[Work request] Print every record below exactly, minus the pictures.

[Given records]
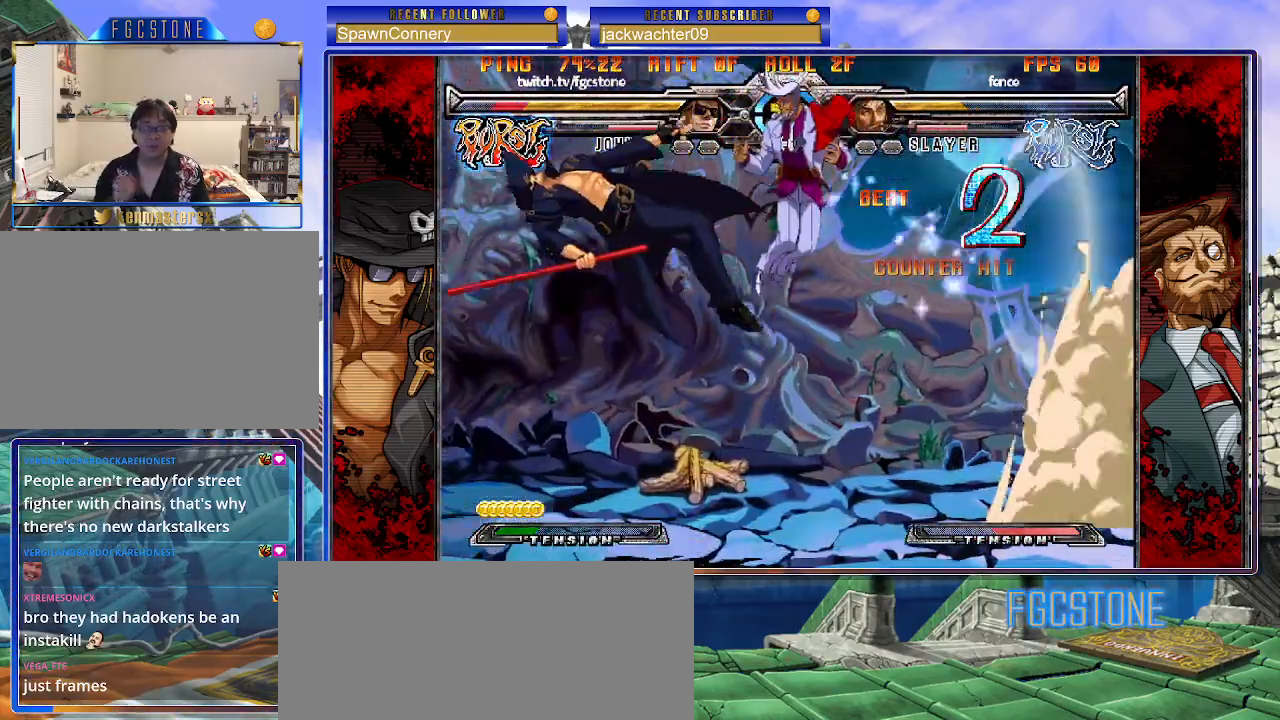
{"buttons": [], "left_stick": "center", "events": []}
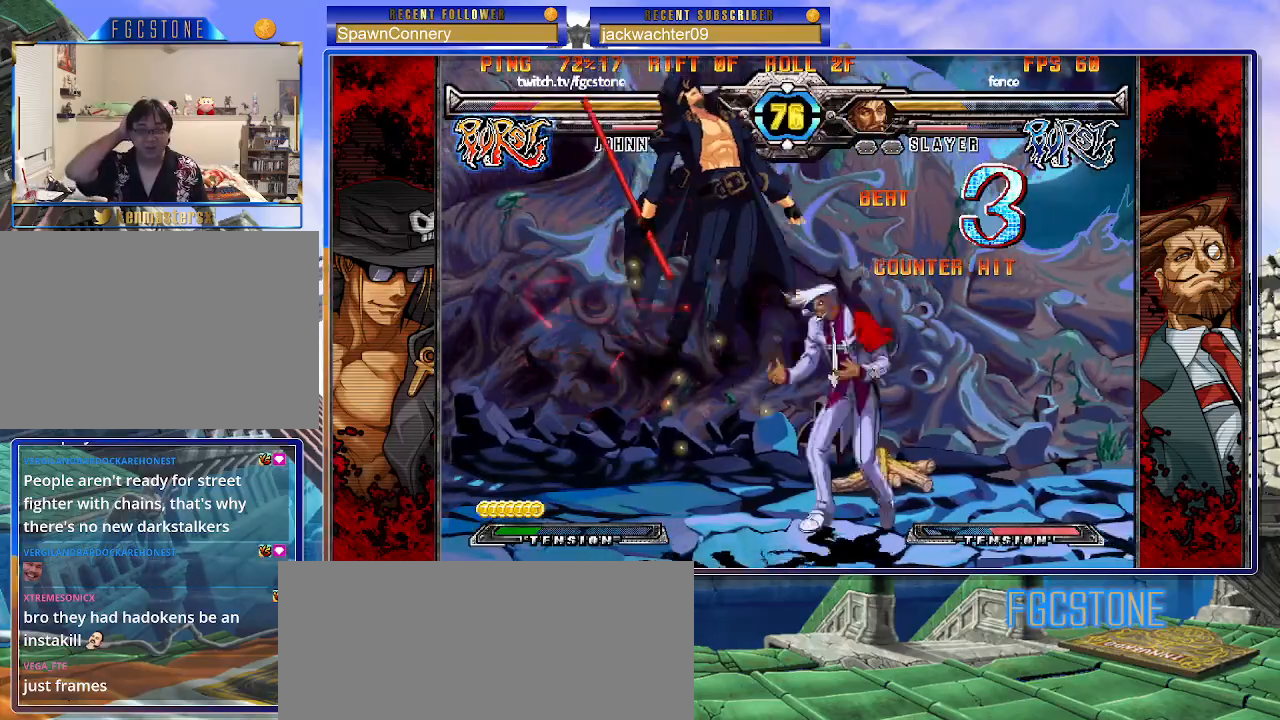
{"buttons": [], "left_stick": "center", "events": []}
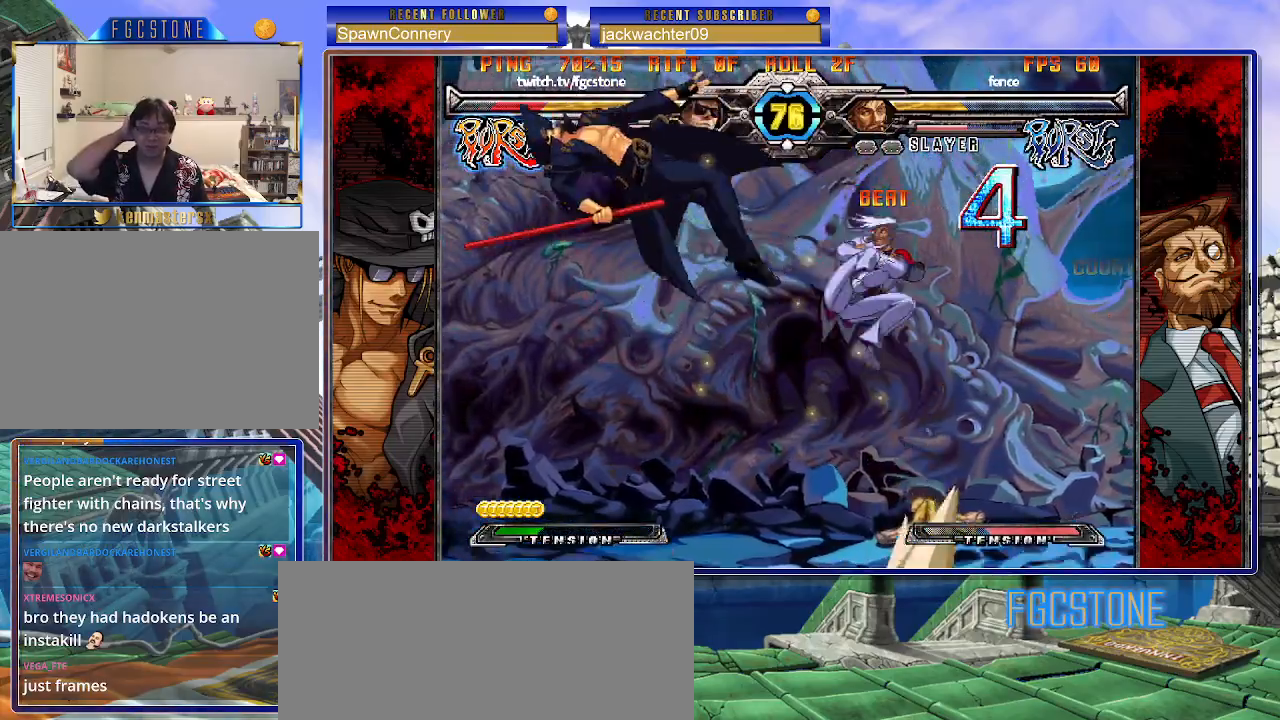
{"buttons": [], "left_stick": "center", "events": []}
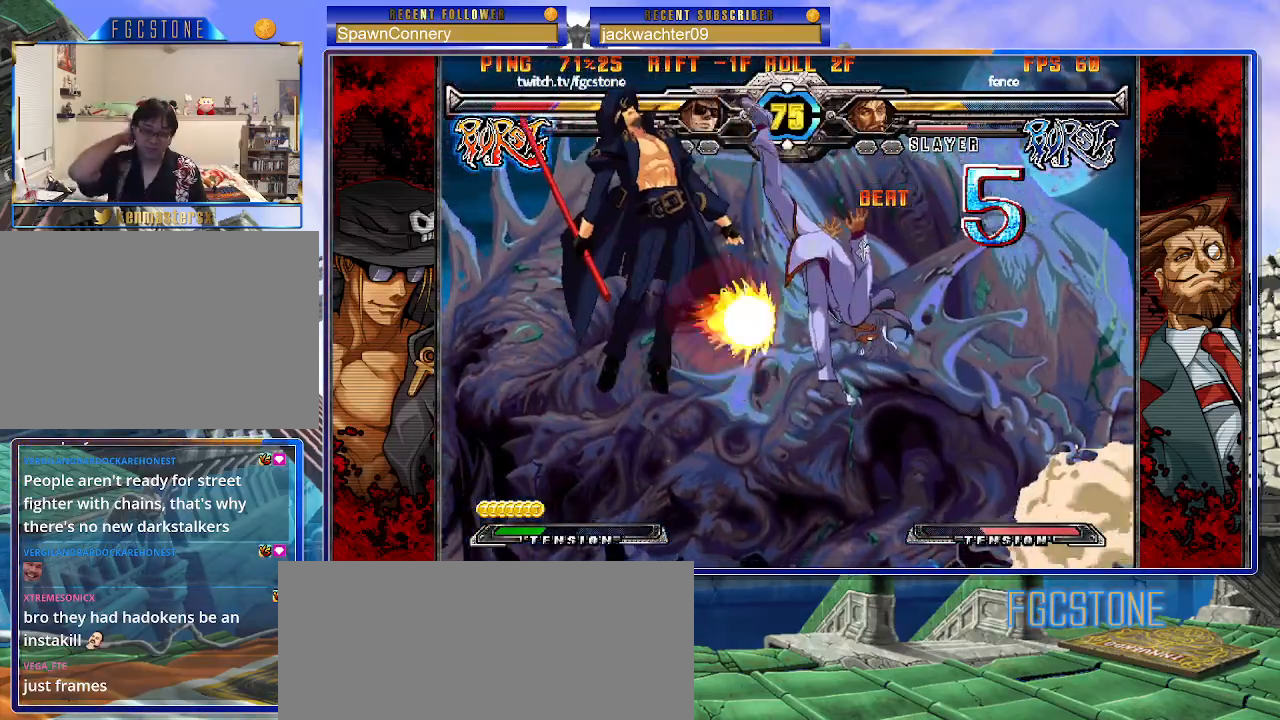
{"buttons": [], "left_stick": "center", "events": []}
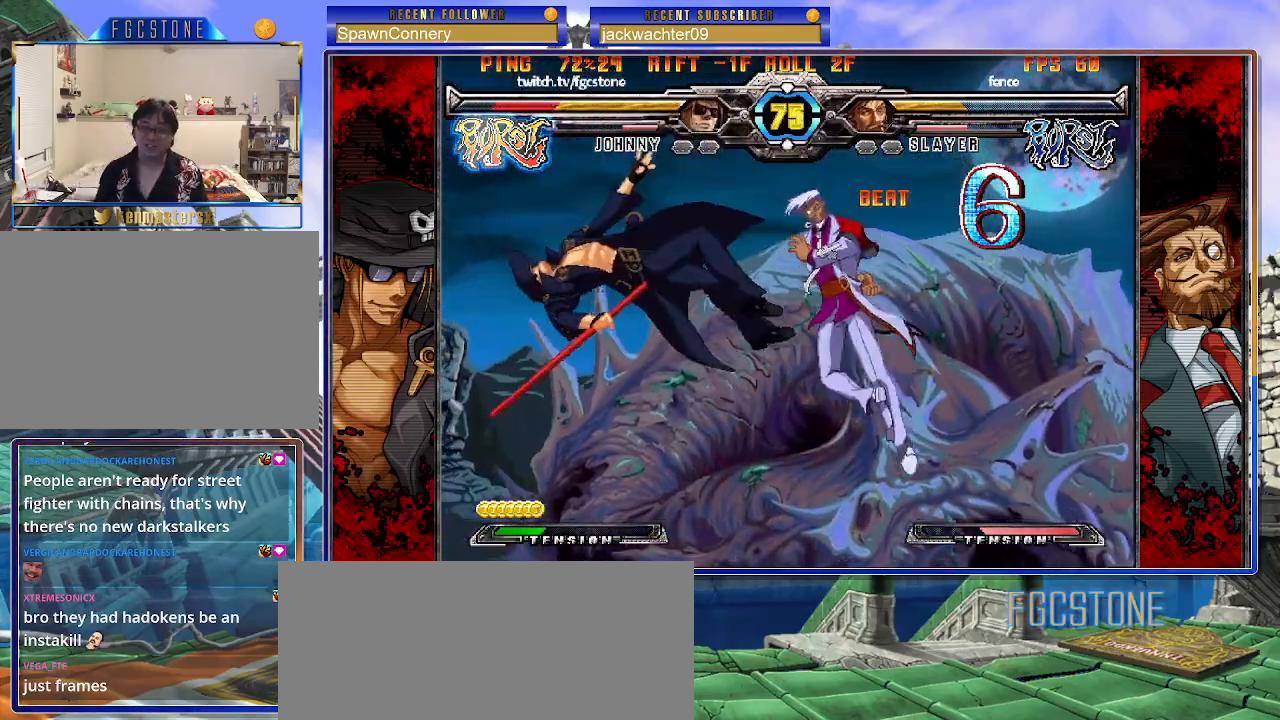
{"buttons": ["K", "P", "S"], "left_stick": "right", "events": [[67, "K", "down"], [150, "S", "down"], [200, "K", "up"], [233, "left_stick", "right"], [250, "K", "down"], [250, "S", "up"], [317, "S", "down"], [350, "K", "up"], [417, "K", "down"], [433, "P", "down"], [433, "S", "up"], [500, "S", "down"]]}
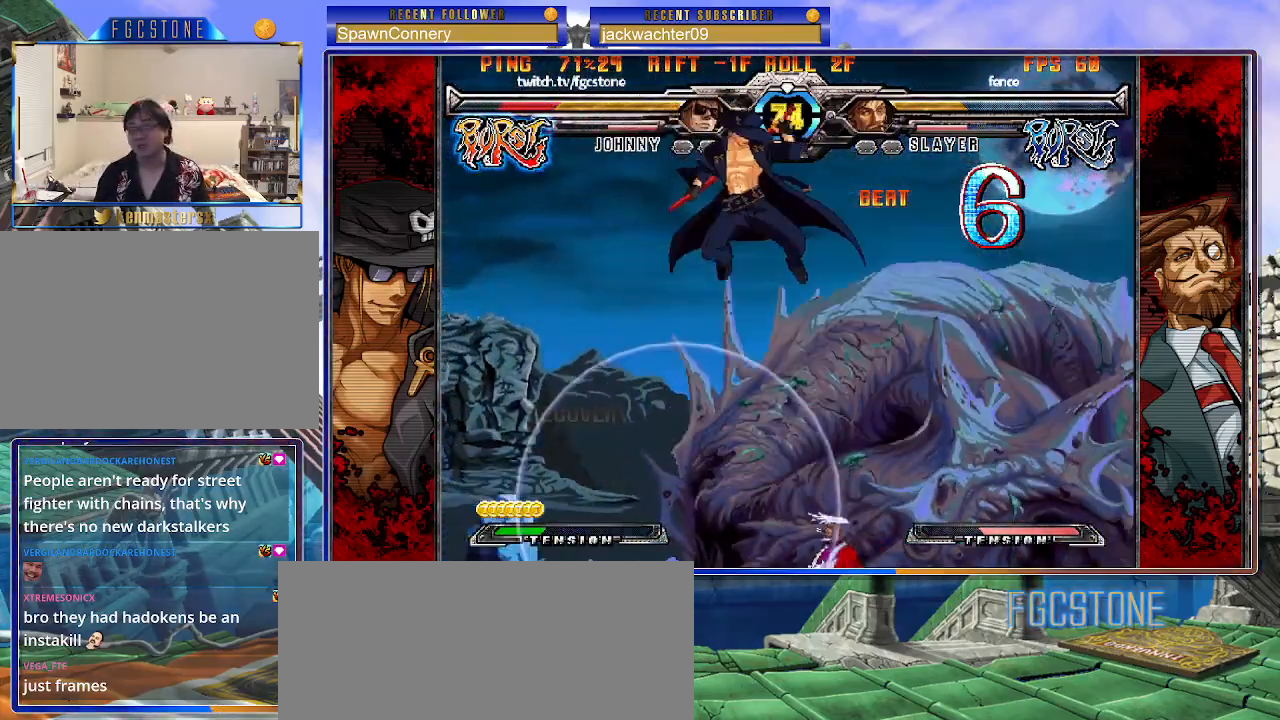
{"buttons": [], "left_stick": "up-right", "events": [[33, "K", "up"], [50, "P", "up"], [83, "S", "up"], [267, "left_stick", "center"], [417, "left_stick", "up"], [467, "left_stick", "up-right"]]}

[Exercise response]
{"buttons": [], "left_stick": "center", "events": []}
{"buttons": [], "left_stick": "center", "events": []}
{"buttons": [], "left_stick": "center", "events": []}
{"buttons": [], "left_stick": "center", "events": []}
{"buttons": ["K", "P", "S"], "left_stick": "right", "events": [[67, "K", "down"], [150, "S", "down"], [200, "K", "up"], [233, "left_stick", "right"], [250, "K", "down"], [250, "S", "up"], [317, "S", "down"], [350, "K", "up"], [417, "K", "down"], [433, "P", "down"], [433, "S", "up"], [500, "S", "down"]]}
{"buttons": [], "left_stick": "up-right", "events": [[33, "K", "up"], [50, "P", "up"], [83, "S", "up"], [267, "left_stick", "center"], [417, "left_stick", "up"], [467, "left_stick", "up-right"]]}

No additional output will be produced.